Thankyou for this. I have been dipping in and out of this thread with interest. I am bringing up my traumatised granddaughter, with lots of disorders and visual problems. She is not quite school age so I have never heard of 'dojo' except as a training area for martial arts - it sounds like the perfect name for this fighting arena of parents vs teachers.

No system is perfect, but little person who is doing well, albeit not acknowledged publicly and flying under the radar just doesnt need as much support. It could be gently brought up so he gets recognized and not disappointed to the point of distress.

But have you actually thought about how distressing it is when there is a public display of 'good' children and a behaviour board or chart. For many children that dont have a good start in life even a star chart at home is not a good way to challenge behaviour because if they dont achieve a sticker, star etc then they say what is the point ?
Magnify that into a competition with 30 class mates and bam ! You will have a child that has possible lost before they start, no parents or learning disability etc and they will never be on that board and labled 'naughty' so why change?

The child that did the damage to the other child, perhaps should have been recognised that day.

But look at the bigger picture behind that system, it doesn't sound perfect but it's better than the alternative. Another suggestion on here from another school sounded much better.

LolaSmiles · 31/05/2021 10:52

lazystar
The problem with these approaches is when they're used ineffectively and there is a substantial discrepancy between what different children are rewarded for that goes beyond reasonable adjustments for each child.
For example, it makes sense to accept that a child with SEN, who struggles to sit still, would be awarded points for good sitting and attention on the carpet. It doesn't make sense that every child in the class is given a point for the same thing. Those children would be given reward points for their achievents too, but their achievements would look different.
It doesn't make sense that one child who is routinely disruptive to alway come top in the class rankings because the teacher is throwing points at them, whilst neglecting to give credit to the other students.

My experience is there will always be a minority of parents who have the attitude of the nice good children (their children) and the undeserving children. They will get annoyed if teachers tailor their approach to different children, and they get positively furious if an opportunity goes to a child they don't think makes the cut. If you spoke to these parents you'd think the whole education system revolves around children with special needs and challenging behaviour, which is laughable when to anyone in schools day in, day out.

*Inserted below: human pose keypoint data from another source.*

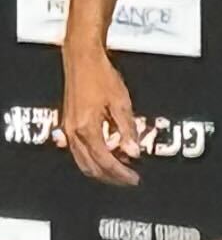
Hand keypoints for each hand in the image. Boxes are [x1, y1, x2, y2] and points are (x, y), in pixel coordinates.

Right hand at [58, 45, 138, 187]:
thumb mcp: (122, 103)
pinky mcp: (68, 124)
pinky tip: (108, 154)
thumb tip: (133, 152)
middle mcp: (74, 132)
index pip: (105, 161)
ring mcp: (68, 129)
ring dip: (101, 169)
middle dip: (110, 177)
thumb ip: (127, 130)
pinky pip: (79, 150)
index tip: (134, 179)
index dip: (121, 173)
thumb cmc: (101, 77)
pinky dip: (93, 157)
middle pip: (90, 167)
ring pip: (82, 161)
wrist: (82, 60)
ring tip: (121, 169)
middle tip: (128, 179)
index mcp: (87, 129)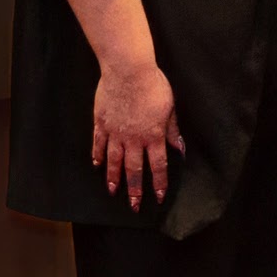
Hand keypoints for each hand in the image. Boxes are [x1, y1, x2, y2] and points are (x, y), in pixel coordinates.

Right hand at [91, 61, 179, 207]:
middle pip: (134, 169)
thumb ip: (172, 130)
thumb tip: (179, 148)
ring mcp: (115, 132)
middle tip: (133, 206)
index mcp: (154, 136)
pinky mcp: (101, 123)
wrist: (128, 70)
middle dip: (134, 190)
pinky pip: (98, 143)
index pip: (158, 165)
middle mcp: (133, 138)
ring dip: (114, 177)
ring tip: (113, 191)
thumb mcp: (170, 108)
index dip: (158, 183)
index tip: (158, 197)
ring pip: (114, 160)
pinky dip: (97, 155)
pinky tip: (97, 165)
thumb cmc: (153, 85)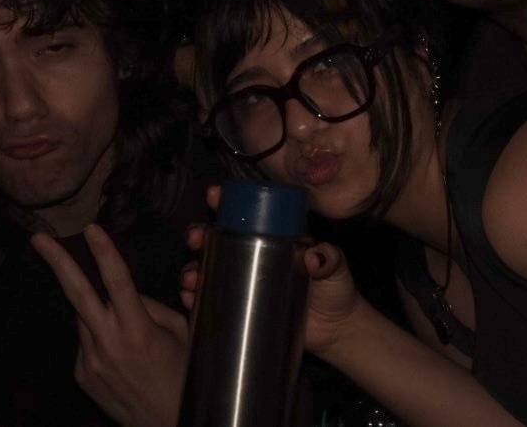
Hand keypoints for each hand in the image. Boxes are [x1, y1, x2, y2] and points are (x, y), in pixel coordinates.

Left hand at [33, 224, 188, 426]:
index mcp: (138, 330)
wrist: (168, 423)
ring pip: (84, 318)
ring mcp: (91, 361)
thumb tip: (127, 293)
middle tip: (39, 240)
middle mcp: (109, 343)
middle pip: (78, 294)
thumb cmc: (182, 375)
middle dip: (57, 263)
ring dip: (97, 311)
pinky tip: (121, 357)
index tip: (92, 229)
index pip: (118, 281)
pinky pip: (86, 342)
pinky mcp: (83, 375)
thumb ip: (152, 307)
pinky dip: (99, 337)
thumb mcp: (181, 333)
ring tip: (126, 334)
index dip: (104, 252)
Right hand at [181, 184, 364, 357]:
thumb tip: (312, 257)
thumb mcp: (335, 268)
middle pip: (220, 239)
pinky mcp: (242, 307)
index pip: (248, 215)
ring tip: (191, 278)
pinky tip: (190, 298)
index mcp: (275, 237)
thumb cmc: (336, 290)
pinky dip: (197, 297)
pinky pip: (213, 299)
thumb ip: (328, 260)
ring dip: (195, 268)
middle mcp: (256, 255)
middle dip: (200, 235)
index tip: (214, 195)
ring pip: (211, 268)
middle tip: (195, 238)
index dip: (228, 202)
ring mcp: (247, 281)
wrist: (336, 330)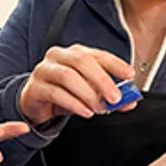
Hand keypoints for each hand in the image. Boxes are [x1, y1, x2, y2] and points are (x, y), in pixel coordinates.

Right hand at [20, 44, 134, 125]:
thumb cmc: (65, 92)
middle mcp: (59, 56)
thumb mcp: (89, 92)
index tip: (129, 75)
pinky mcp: (35, 87)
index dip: (115, 64)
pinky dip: (74, 104)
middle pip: (82, 61)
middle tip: (115, 98)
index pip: (98, 54)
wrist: (37, 102)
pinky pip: (56, 93)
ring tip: (99, 108)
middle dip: (102, 80)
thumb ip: (109, 95)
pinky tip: (85, 112)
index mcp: (75, 53)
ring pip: (68, 76)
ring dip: (88, 94)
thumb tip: (130, 101)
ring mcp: (44, 70)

Most parents who express concern about ineffective approaches aren't in that minority though. These parents are very reasonable and have no problem with the fact some children need rewarding for different things. They just want all children to be rewarded, celebrated and to be acknowledged. Unfortunately some teachers take the middle students for granted, whilst heaping praise on the two extremes.

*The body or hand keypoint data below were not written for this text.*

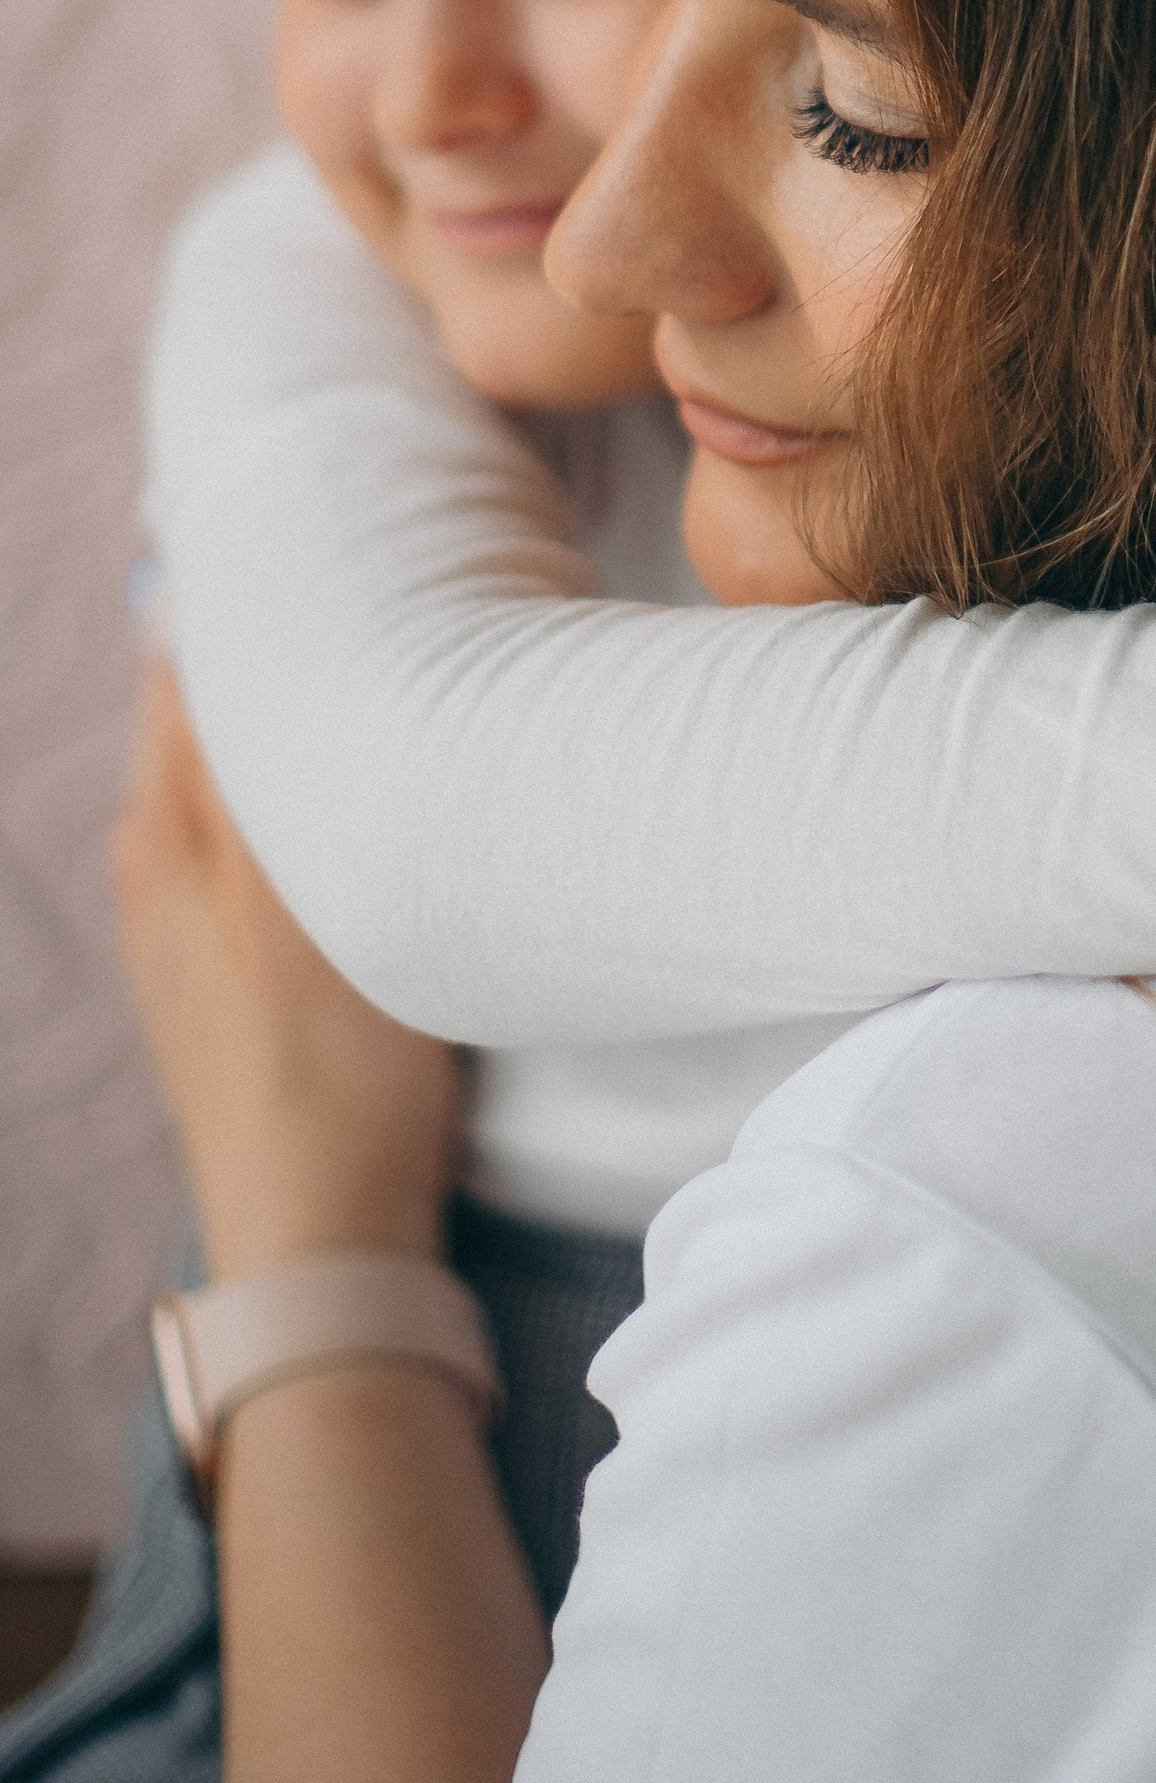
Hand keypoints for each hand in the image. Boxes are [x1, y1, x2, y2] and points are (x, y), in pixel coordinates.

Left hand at [111, 662, 458, 1281]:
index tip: (330, 560)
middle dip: (272, 664)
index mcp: (162, 829)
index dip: (249, 607)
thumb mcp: (308, 891)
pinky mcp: (222, 973)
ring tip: (376, 690)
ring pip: (234, 784)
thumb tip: (200, 631)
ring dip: (290, 736)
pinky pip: (249, 846)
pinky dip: (295, 804)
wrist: (319, 1223)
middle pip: (207, 722)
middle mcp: (153, 866)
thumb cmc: (330, 1061)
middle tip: (374, 611)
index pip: (186, 668)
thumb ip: (257, 765)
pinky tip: (350, 810)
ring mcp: (182, 927)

LovelyIssues · 31/05/2021 11:00

Completely agree. I do understand the concept of praising a child that struggles with rules when they do comply but it often means the children who ALWAYS behave get forgotten about. Definitely pull it up with their teacher

TotorosCatBus · 31/05/2021 11:20

Some children not even winning one prize in an academic year is a different issue to children with SEN needing more rewards for self esteem. The school know the numbers of children so can design systems that allow everyone to win at least once or they need to move towards personal reward systems like a previous poster mentioned so there's no class winner and children compete against themselves.